« Gut gemacht, Blick! | Start | P.P.S. Marco Streller »

17. August 2007

P.S. Marco Streller

Zwei Nachbemerkungen zum Interview mit Marco Streller (im aktuellen Heft der Weltwoche), den ich diese Woche vor dem Uefa-Qualifikationsspiel gegen Mattersburg (2:1) getroffen habe.
1. Ich habe Streller oft kritisiert, das heisst eigentlich immer, er ist mein Lieblingsopfer. Das weiss Marco, trotzdem hat er eingewilligt - nach meiner offiziellen Anfrage beim FCB -, mit mir zu reden (die SMS hatte er zuvor nicht beantwortet, ebensowenig nahm er das Handy ab - muss ich akzeptieren). Er ist ein sympathischer Kerl, drum hier auch die andere Seite des Problems Streller. Marco ist nicht gemacht für einen Ein-Mann-Sturm, doch genau in einem solchen Sturm spielt er beim FCB, oft auch in der Nationalmannschaft. Auf die Frage, ob er Angst um seinen Platz habe, jetzt, wo Blaise Nkufo sein Comeback im Schweizer Team gibt, sagte er, er spiele grundsätzlich gerne mit einem Sturmpartner. Das scheint mir eine ehrliche Antwort zu sein. Die Frage drum an Christian Gross, FCB-Trainer und zukünftiger Nationalcoach: Warum dem lieben Strelli nicht mal einen Support mitgeben auf den Weg in die Prärie?
"Ich werde nie so elegant aussehen wie ein Kubi Türkyilmaz", sagte mir Streller. Auch diese Einschätzung ist richtig. Er wirkt mit seiner Körpergrösse von gefühlten zweieinhalb Metern nicht eben beweglich. Aber im 16er zeigt er durchaus Qualitäten. "Wenn kümmert's", sagte mir WM-Abstauber Paolo Rossi vor wenigen Wochen in Stuttgart, "ob das Tor mit dem spitzen Knie oder mit dem Schienbein erzielt wurde. Hauptsache, der Ball ist drin."
2. Was mir bei ihm auf den Sack gehe, um es deutlich zu sagen, sei die Art, wie er mit Kritik umgehe. Er sei beim VfB gescheitert, was auch kein Skandal sei. Aber er solle doch endlich aufhören, sich selber etwas vorzumachen und das Gegenteil zu behaupten. Erstaunlicherweise gab mir Streller recht: "Ja, ich bin in Stuttgart gescheitert. Ich habe mir dort keinen Stammplatz erkämpft." So hatte ich das von ihm noch nie gehört.
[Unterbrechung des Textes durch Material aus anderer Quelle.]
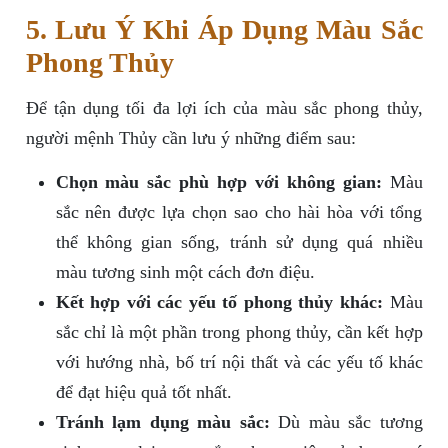
5. Lưu Ý Khi Áp Dụng Màu Sắc
Phong Thủy
Để tận dụng tối đa lợi ích của màu sắc phong thủy,
người mệnh Thủy cần lưu ý những điểm sau:
Chọn màu sắc phù hợp với không gian:
Màu
sắc nên được lựa chọn sao cho hài hòa với tổng
thể không gian sống, tránh sử dụng quá nhiều
màu tương sinh một cách đơn điệu.
Kết hợp với các yếu tố phong thủy khác:
Màu
sắc chỉ là một phần trong phong thủy, cần kết hợp
với hướng nhà, bố trí nội thất và các yếu tố khác
để đạt hiệu quả tốt nhất.
Tránh lạm dụng màu sắc:
Dù màu sắc tương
Und so stand es dann auch nicht in der Weltwoche. Denn die Presseabteilung des FCB liess diese Passage durch den Weichspüler. Heraus kam genau das Gegenteil von dem, was Strelli sagte. Nämlich: "Es ist mir nicht wünschgemäss gelaufen. Aber heisst das, dass ich gescheitert bin? Nein." Worauf ich mich mit dem vereinsinternen Weichspüler des FCB auf die Version geeignet habe: "Es ist mir nicht wünschgemäss gelaufen." Schade. Ich hatte zugesagt, dass Interview gegenlesen zu lassen, aber nicht umzuschreiben und inhaltlich auf den Kopf zu stellen. Womit sich die Frage stellt: Ist tatsächlich Strelli ein Weichei oder sind es seine Berater? Wieso Angst haben, wenn man die Wahrheit sagt, zumal diese Wahrheit (Streller/VfB) offensichtlich ist?
Hier das Interview für all jene, die diese Woche beim Kiosk vorbeischauten, aber keine gedruckte Ausgabe der Weltwoche mehr finden konnten:

Marco Streller, was denken Sie, wenn Sie einen Ball verstolpern?
Ich rege mich auf, ganz klar, aber ich würde nie so weit gehen, mir jedes Mal die Sinnfrage zu stellen. Dafür habe ich schon zu viele gute Momente im Fussball erlebt.

An der WM letztes Jahr waren Sie nach dem verschossenen Elfmeter im Achtelfinal gegen die Ukraine der Buhmann der Nation. Wieso eigentlich? Auch Ihre Kollegen haben verschossen.
Man hat mir meine Nervosität angesehen. Ich wollte den Elfmeter nicht schiessen, aber irgendeiner musste die Verantwortung übernehmen. Heute, ein Jahr danach, habe ich die Sache verdaut. Aber ich habe verdammt lang daran zu kauen gehabt. Ich bin einer, der gerne die Klappe aufreisst, ich wollte beweisen, dass auch etwas dahinter steckt. Giovanni Trapattoni hat mir mal gesagt: «Wenn du einen Elfmeter schiesst, dann immer mit Überzeugung.» Das war bei mir in dieser Szene leider nicht der Fall.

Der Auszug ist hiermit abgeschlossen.